BRIEF DESCRIPTION OF THE FIGURES

[0009] The written disclosure herein describes illustrative embodiments that are non- limiting and non-exhaustive. Reference is made to certain of such illustrative embodiments that are depicted in the figures, in which:

[0010] FIG. 1 is a schematic illustration of an electronic device in accordance with an embodiment of the present disclosure.

[0011] FIG. 2 is a perspective view of a portion of the electronic device represented by FIG 1.

[0012] FIG. 3 is a perspective view of another portion of the electronic device represented by FIG 1. [0013] FIG. 4 is a perspective view of a portion of an electronic device in accordance with another embodiment of the present disclosure.

[0014] FIG. 5 is a schematic illustration of an electronic device in accordance with another embodiment of the present disclosure.

[0015] FIG. 6 is a schematic illustration of a portion of an electronic device in accordance with another embodiment of the present disclosure.

[0016] FIG. 7 is a computer simulation depicting operation of the electronic device of FIG. 6.

[0017] FIG. 8 is a schematic illustration of a portion of an electronic device in accordance with another embodiment of the present disclosure.

[0018] FIG. 9 is a computer simulation depicting operation of the electronic device of FIG. 8.

DETAILED DESCRIPTION

[0019] In the following detailed description, reference is made to the accompanying drawings, which form a part hereof. The illustrative embodiments described in the detailed description, drawings, and claims are not meant to be limiting. Other embodiments may be utilized, and other changes may be made, without departing from the spirit or scope of the subject matter presented here.

[0020] Thus, the following detailed description of the embodiments of the disclosure is not intended to limit the scope of the disclosure, as claimed, but is merely representative of possible embodiments. In addition, the steps of a method do not necessarily need to be executed in any specific order, or even sequentially, nor do the steps need to be executed only once.

[0021] The present disclosure relates to devices and methods for enhancing the collection of charge carriers, such as electrons. Methods of manufacturing the devices are also disclosed. While the disclosure herein is primarily directed towards the emission and collection of electrons, it will be appreciated that the principles of the disclosure can also be applicable to other types of charge carriers, their emission sources, and the collection thereof. Further, it will also be appreciated that the collection of electrons as disclosed herein can, in some embodiments, generally follow the principles of inverse quantum tunneling. However, such principles shall not limit the scope of the disclosure in any way. [0022] FIG. 1 depicts an illustrative electronic device or apparatus 100, according to one embodiment of the present disclosure. As shown in FIG. 1, the electronic device 100 can include an anode 110, a cathode 120, a gate electrode 130, and a focus electrode 140. In conventional usage, the term cathode refers to an electron emitter, and the term anode refers to an electron receiver. It will, however, be appreciated that in the electronic devices 100 described herein, the cathode 120 and anode 110 may each act as an electron emitter or an electron receiver. For example, under appropriate biasing voltages, an electron flow 160 (or another charge carrier flow) may be established between the cathode 120 and the anode 110, or between the anode 110 and cathode 120, of the electronic device 100.

* COLLECTED MATERIAL *
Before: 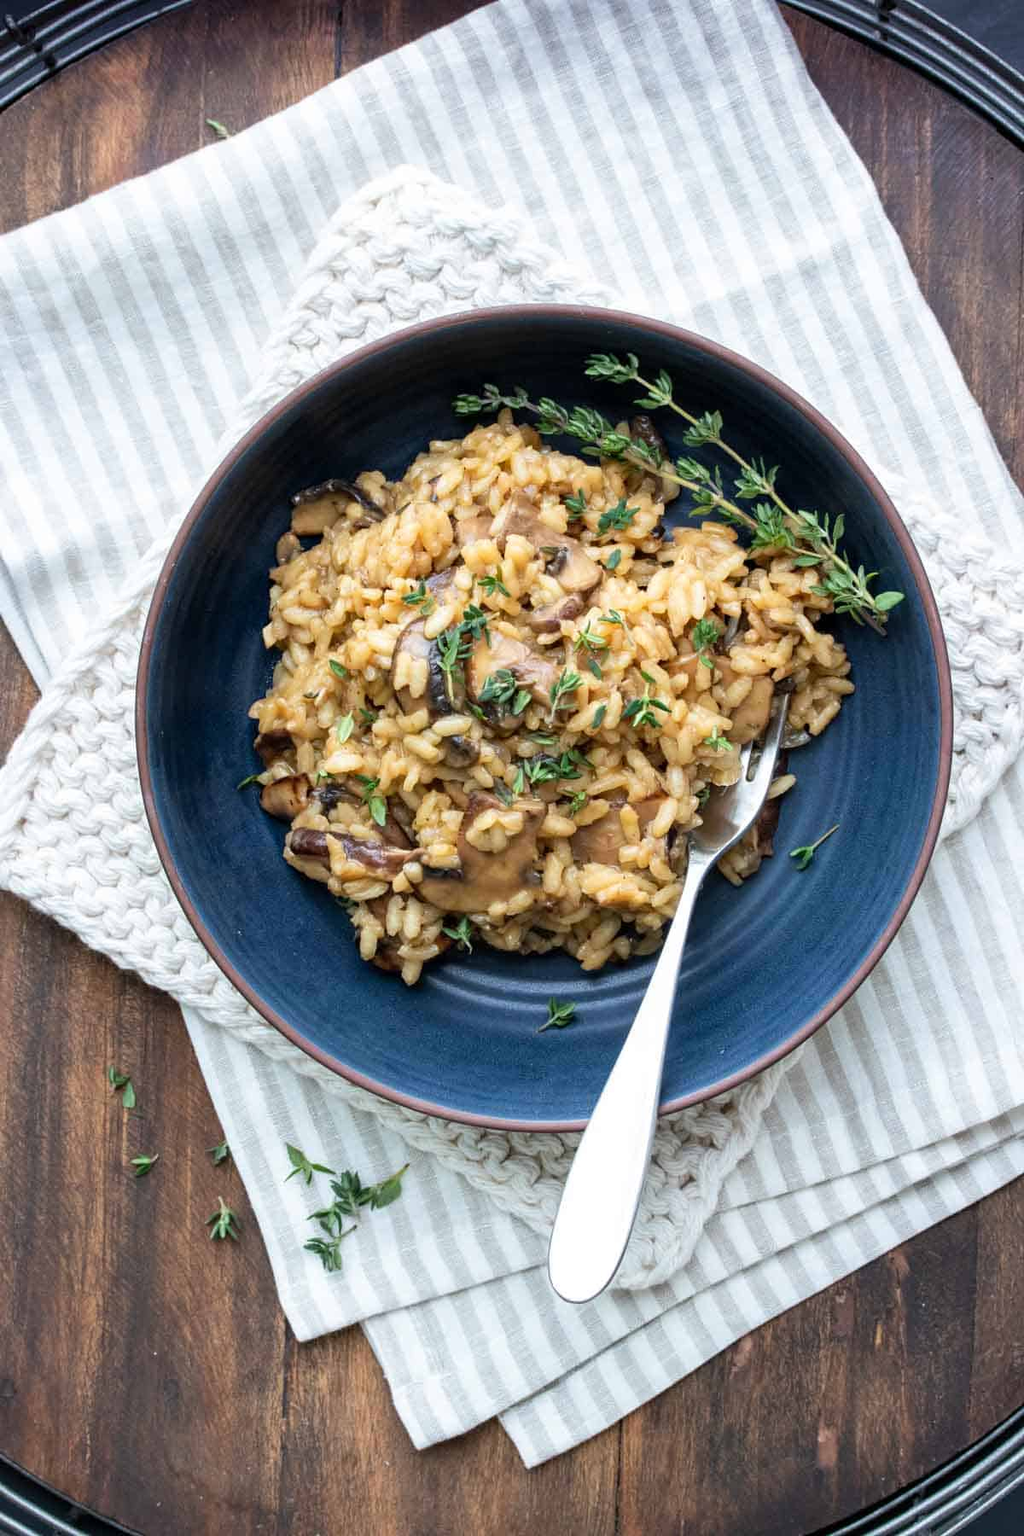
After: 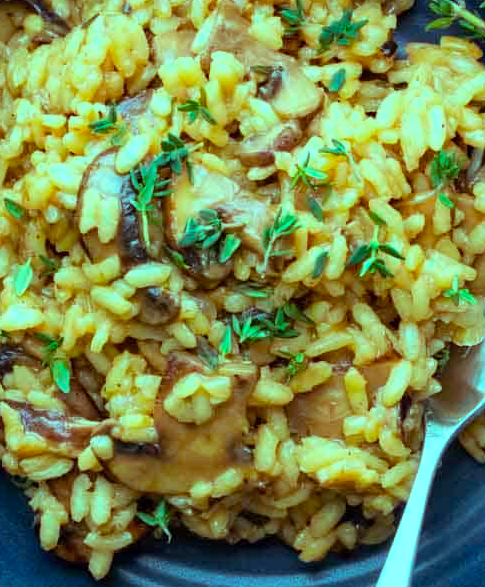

* GOAL *
Translate into French this sentence from the patent description on electronic devices: "In conventional usage, the term cathode refers to an electron emitter, and the term anode refers to an electron receiver."

* TASK ANSWER *
Dans l'usage courant, le terme « cathode » désigne un émetteur d'électrons, et le terme « anode » désigne un récepteur d'électrons.